Preserving the past is central to today’s thriving Egyptian cultural scene, and lends itself to architectural restoration. Al-Ismaelia, an Egyptian real estate investment company, has joined partners in efforts to restore the capital’s 150-year-old architectural legacy established by the Khedive Ismail in the 19th century.
“Breathing life into design magic,” the company set out to preserve iconic buildings such as La Viennoise, a 125-year-old landmark built in 1896 by English architect La Viennoise, and Cinema Radio Complex, built in 1932 as the center of Cairo’s theater and performance arts scene. The center has hosted performances ranging from Umm Kulthum in the 1920s to recent acts by Bassem Youssef and Abla Fahita.

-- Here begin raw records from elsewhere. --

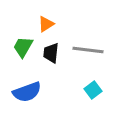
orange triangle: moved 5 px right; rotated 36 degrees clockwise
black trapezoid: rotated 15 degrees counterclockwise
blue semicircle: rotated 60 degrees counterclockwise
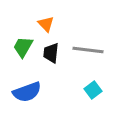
orange triangle: rotated 42 degrees counterclockwise
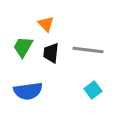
blue semicircle: moved 1 px right, 1 px up; rotated 12 degrees clockwise
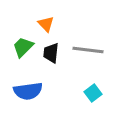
green trapezoid: rotated 15 degrees clockwise
cyan square: moved 3 px down
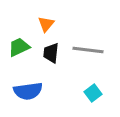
orange triangle: rotated 24 degrees clockwise
green trapezoid: moved 4 px left; rotated 20 degrees clockwise
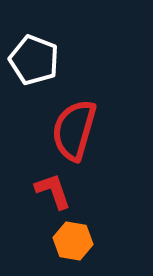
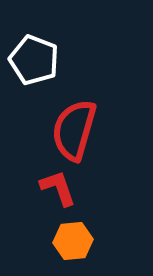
red L-shape: moved 5 px right, 3 px up
orange hexagon: rotated 15 degrees counterclockwise
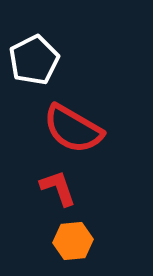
white pentagon: rotated 24 degrees clockwise
red semicircle: moved 1 px left, 1 px up; rotated 76 degrees counterclockwise
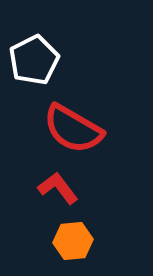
red L-shape: rotated 18 degrees counterclockwise
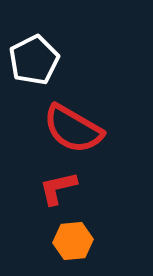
red L-shape: rotated 66 degrees counterclockwise
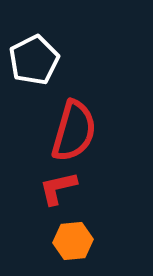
red semicircle: moved 1 px right, 2 px down; rotated 104 degrees counterclockwise
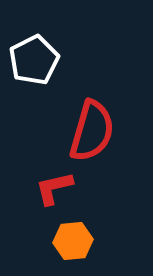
red semicircle: moved 18 px right
red L-shape: moved 4 px left
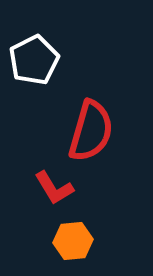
red semicircle: moved 1 px left
red L-shape: rotated 108 degrees counterclockwise
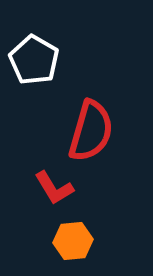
white pentagon: rotated 15 degrees counterclockwise
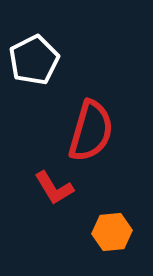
white pentagon: rotated 15 degrees clockwise
orange hexagon: moved 39 px right, 9 px up
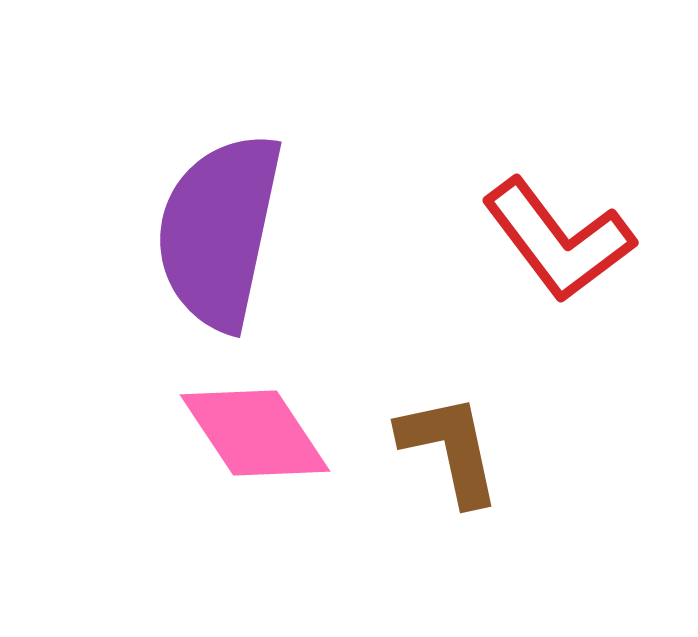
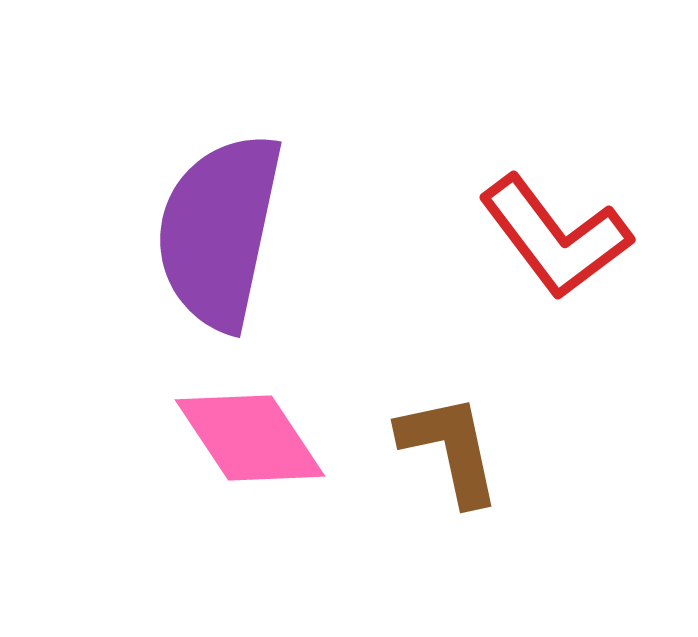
red L-shape: moved 3 px left, 3 px up
pink diamond: moved 5 px left, 5 px down
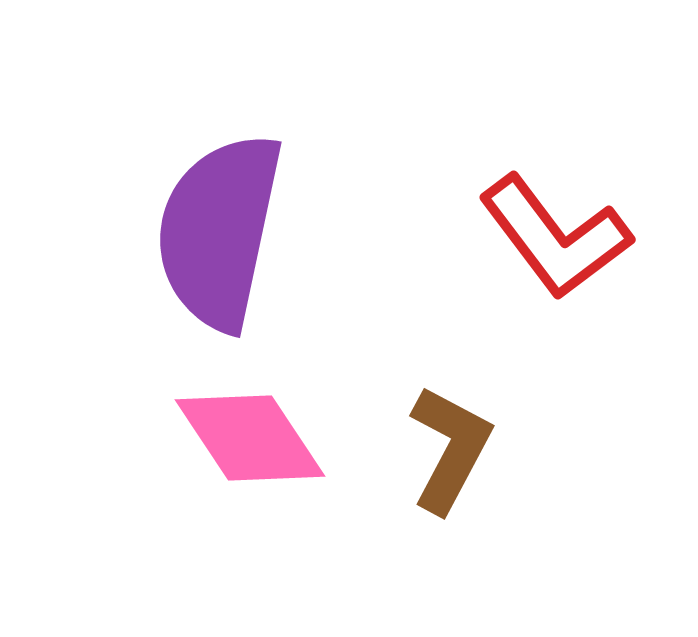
brown L-shape: rotated 40 degrees clockwise
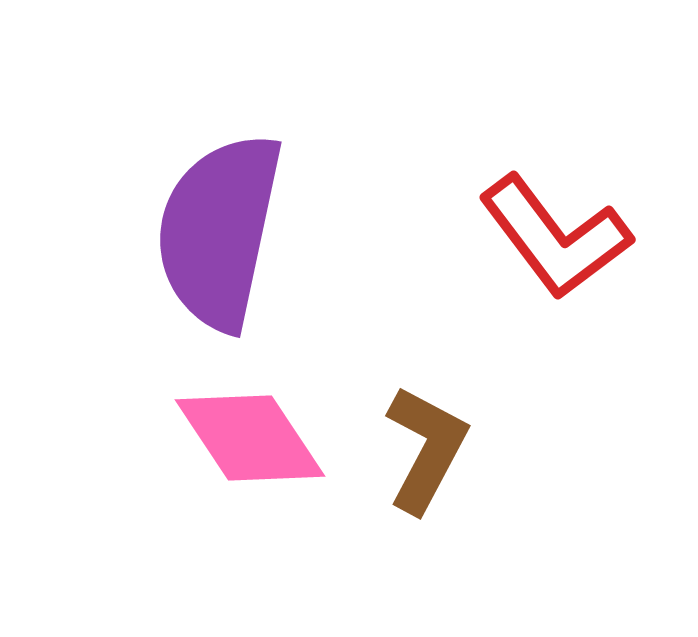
brown L-shape: moved 24 px left
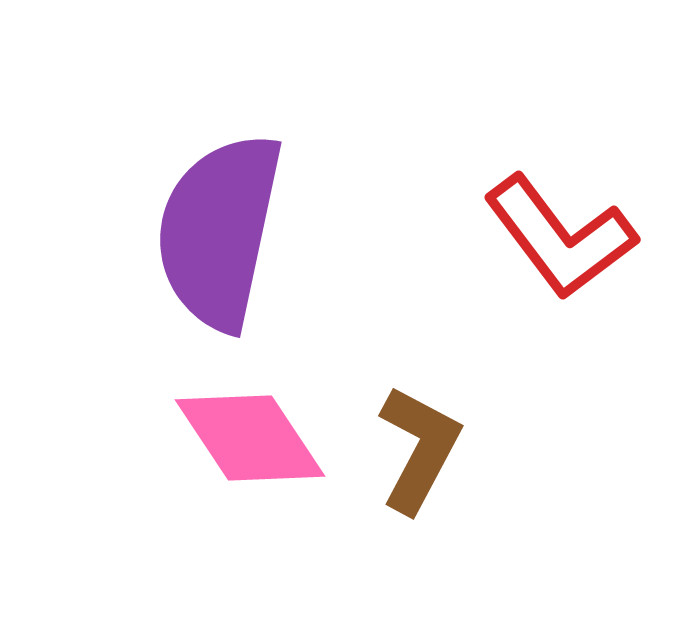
red L-shape: moved 5 px right
brown L-shape: moved 7 px left
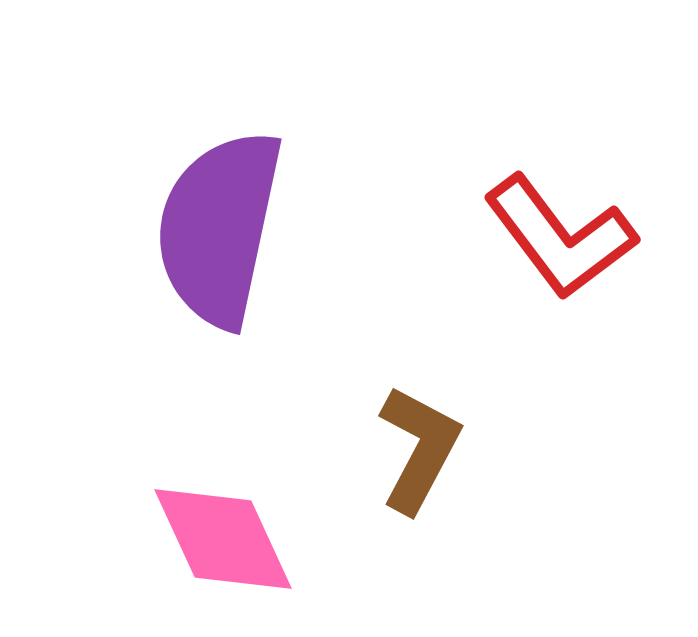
purple semicircle: moved 3 px up
pink diamond: moved 27 px left, 101 px down; rotated 9 degrees clockwise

“In the pursuit of reviving a district and building of a community, some opt for politics and others opt for football. We opted for art and culture,” Eman Hussein, deputy CEO of Al-Ismaelia, told Arab News.
Aiming to transform the downtown area into an inclusive district, Al-Ismaelia linked restoration projects with a range of art and culture exhibitions.
“When you uplift one aspect of the community, the whole ecosystem is uplifted,” said Hussein.
Today, the company owns 25 properties in downtown Cairo, many of which have been transformed as co-working spaces, rental accommodation, retail outlets and offices.
Al-Ismaelia’s plans were put on hold amid the turmoil surrounding the 2011 Egyptian uprising before the projects resumed in collaboration with the government.
“Restoration has challenges in every step,” Hussein said. These range from acquiring the building from as many as 90 different owners all the way to licensing, infrastructure issues and operational limitations such as power supply.
However, she is pleased with the outcome, and said the district is benefiting from an authentic revival of the past, a contemporary flair, plus strong support for art, culture and homegrown concepts.
The movement to revive the past is accompanied by a strong contemporary cultural agenda. Today, the historic old Cairo district is home to pop-up galleries and contemporary art exhibitions.
Perhaps one of the most intriguing showcases is Ai-Da, a three-legged robot that responds to the Riddle of the Sphinx with AI-generated messages and AI-informed drawings. Ai-Da’s arrival in Egypt caused controversy after the robot was briefly detained by authorities who feared that it was a spying device.
Cairo’s affluent Zamalek district is also home to established contemporary art galleries, including Zamalek Art Gallery, Art Talk Gallery and the Ubuntu art gallery.
The three-story Adam Henein Museum in the Giza district includes a sculpture park owned by the late artist Adam Henein (formerly known as Samuel) and managed today by Inas Luca, who, as the Adam Henein Foundation director, has been “entrusted with his treasures,” as she puts it.
Henein, who died in 2020, founded the annual Aswan International Sculpture Symposium. The museum is dedicated to displaying his drawings, paintings and sculptures, including a collection previously displayed in the Metropolitan Museum in 1999-2000.
What is next for Egypt’s cultural scene? The country is patiently awaiting the outcome of the latest expeditions of Zahi Hawass, the archaeologist, National Geographic explorer and former minister of state for antiquities
Hawass has partnered with Netflix for a five-episode docu-series to be aired next year that will unlock the mystery of the death of Tutankhamun.
The world is also eagerly awaiting the opening of the Grand Egyptian Museum, which promises to be another momentous occasion.
For a country of 105 million people and an ancient civilization that continues to influence literature, film architecture and fashion, it is evident that there is no shortage of human capital and intellectual wealth, and that Egypt is ready to enchant the world once again.
May Barber is an architect and brand management consultant focused on sustainability and purpose-driven projects.